例文)It's taken three months, but we're on the home straight now.

イギリス英語は、こういうIdiomをよく使うので、文章を解読するのが一見簡単に見えても、意味を取り違えることも起こりうるので注意が必要です。

Ken

動詞のsport

簡単な表現でも知らない意味というものは結構あります。これはその一例でしょう。



Barefaced Anne Hathaway showcases her flawless complexion as she sports wet hair for early morning workout | Daily Mail Online

She's been hard at work on the set of her new film The Intern.
But Anne Hathaway makes sure to squeeze in her early morning workouts.
The 31-year-old went without make-up and sported wet hair as she left her apartment building on Monday in New York and headed to the gym.

見出しと本文に出てくるsportです。
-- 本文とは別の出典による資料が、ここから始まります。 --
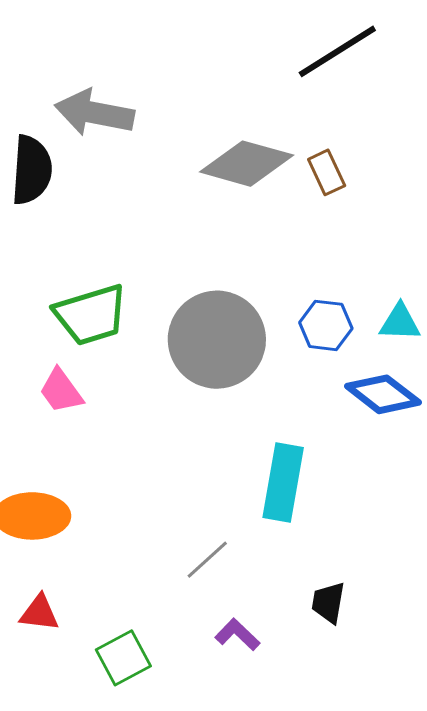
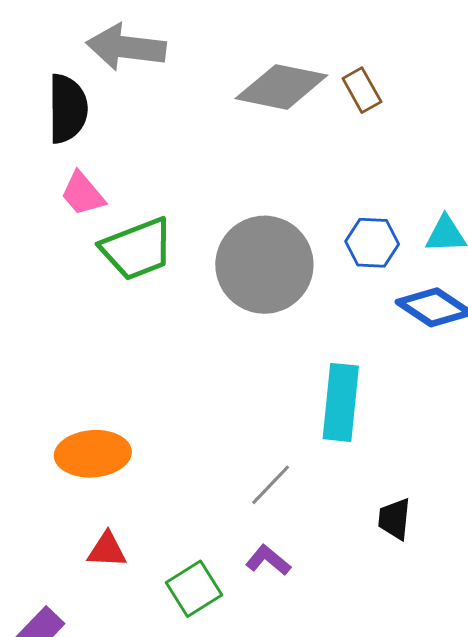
pink trapezoid: (61, 391) -> (83, 194), moved
purple L-shape: (237, 635) -> (268, 560), moved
これはごくごく普通の単語ですが、よく知られているのは名詞としてのsport。意味は「スポーツ」ですね。でも、ここでは動詞として使われている。しかも「スポーツをする」じゃあ意味がわからない。さて、辞書を瞥見してみると、例えば『オーレックス英和』(用例と使い方の指南が丁寧でオススメです)だと他動詞で「《口語》…を見せびらかす、誇示する(show off)」という訳語がありました。Oxford Dictionary of Englishですと "[with object] wear or display (a distinctive item)"と定義されています通り、やっぱ「自慢する」感じなんですね。まあ語源となったdisportにも「誇示する」という意味があるので納得ですね。

そんな感じで、超多忙のアン・ハサウェイが早朝にジムへ美しいスッピン顔のまま出かけた。それもちょっと濡れたままの髪を見せびらかす感じでね!というどーでも良い記事です。